▸ **Listed entries**
- - -

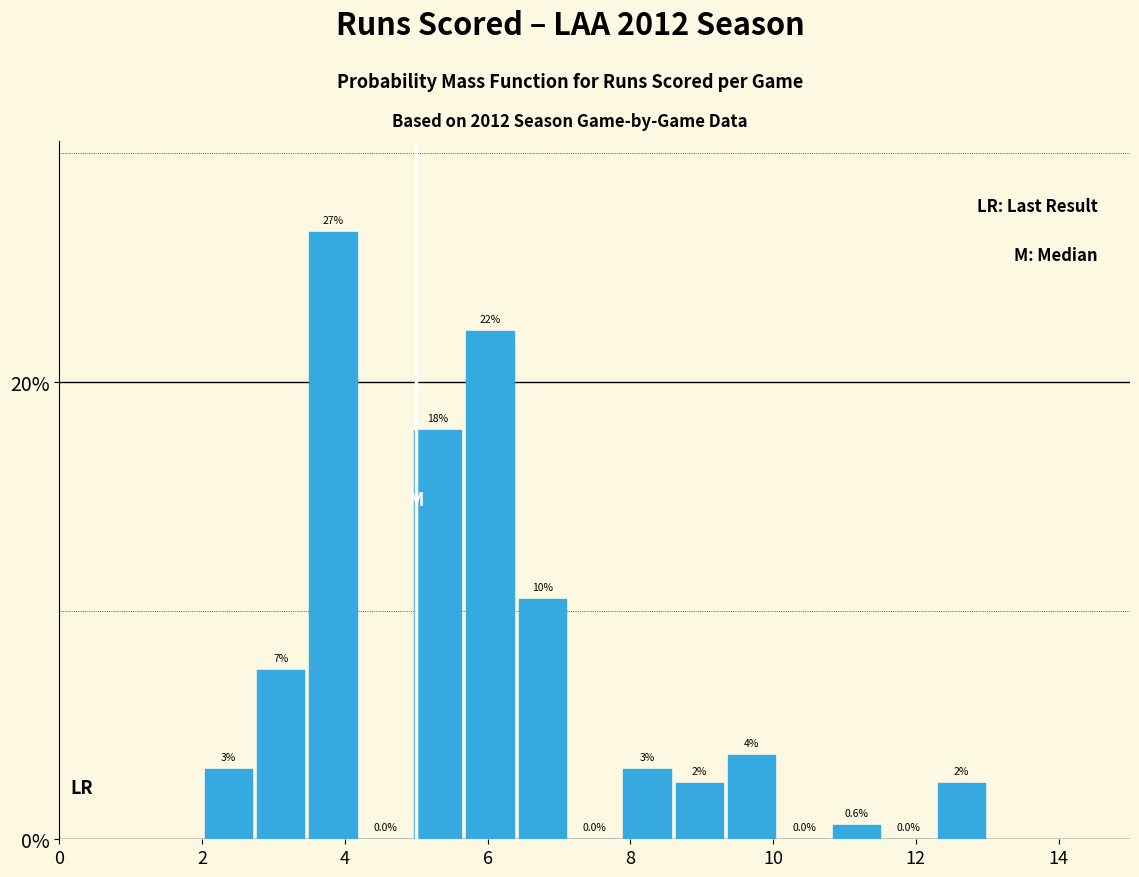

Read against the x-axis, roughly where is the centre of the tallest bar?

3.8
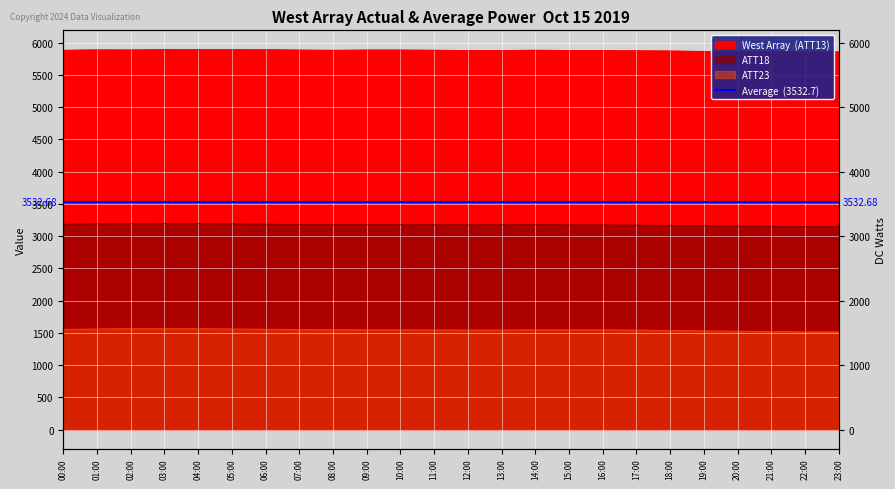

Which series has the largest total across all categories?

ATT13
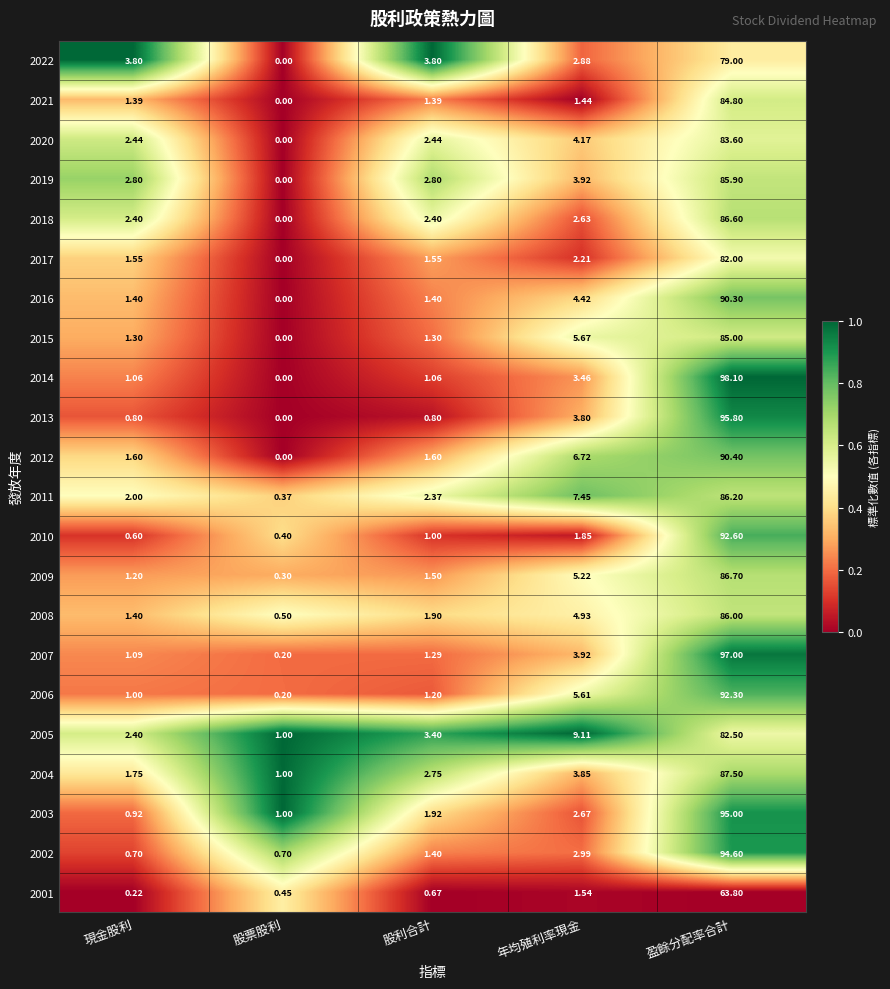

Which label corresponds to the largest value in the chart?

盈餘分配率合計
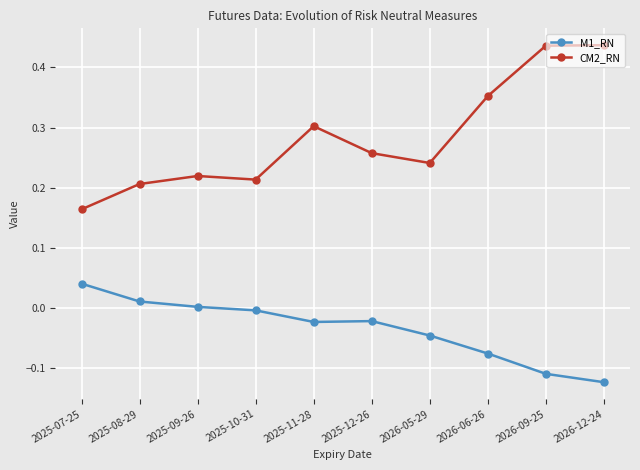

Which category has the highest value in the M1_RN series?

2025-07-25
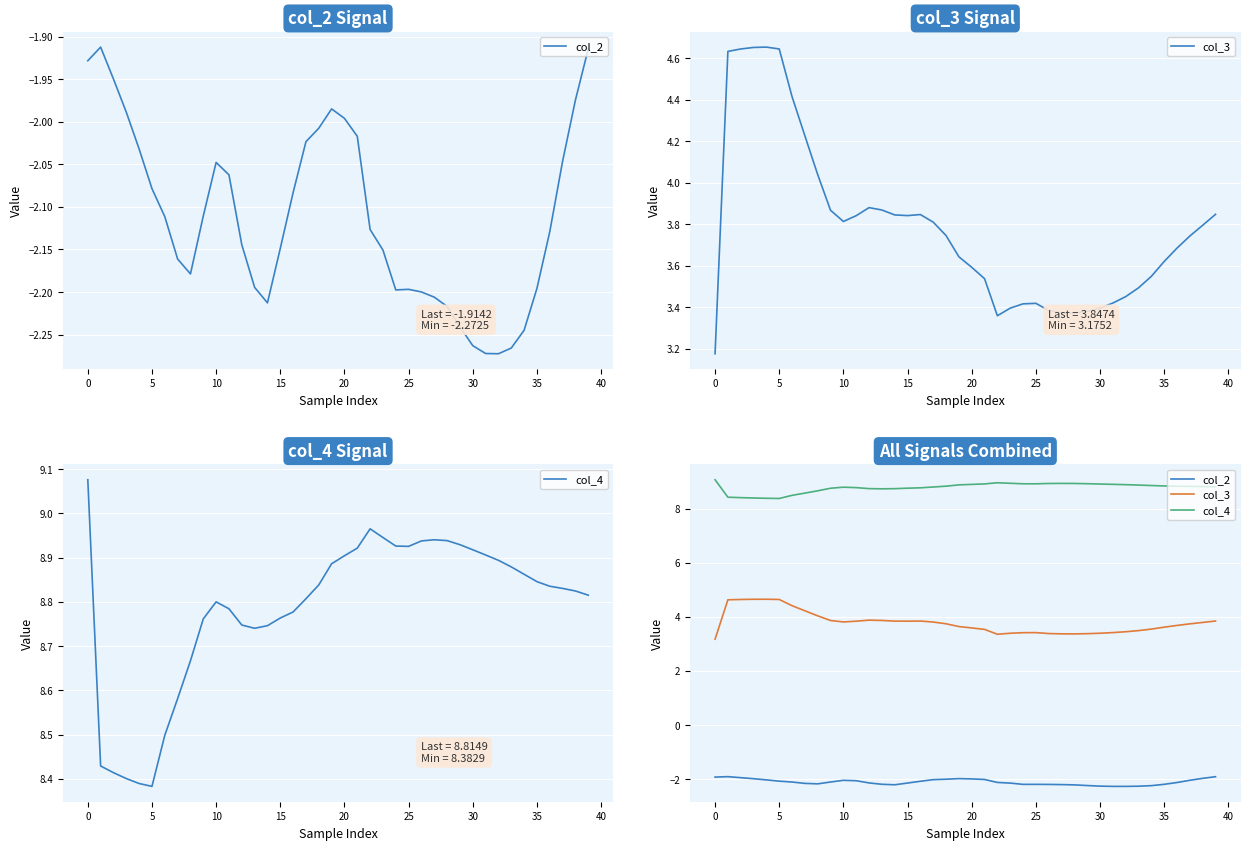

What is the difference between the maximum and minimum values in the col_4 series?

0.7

- - -

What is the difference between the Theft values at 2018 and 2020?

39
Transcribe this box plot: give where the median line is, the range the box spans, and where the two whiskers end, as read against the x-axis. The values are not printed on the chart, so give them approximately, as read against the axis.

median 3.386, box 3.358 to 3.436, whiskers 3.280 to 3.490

- - -

▸ **Task details**
Count the lines in the items above that contain the string "chart", matching case exactly. Reply with the number alone.

▸ **Solution to the exercise**
2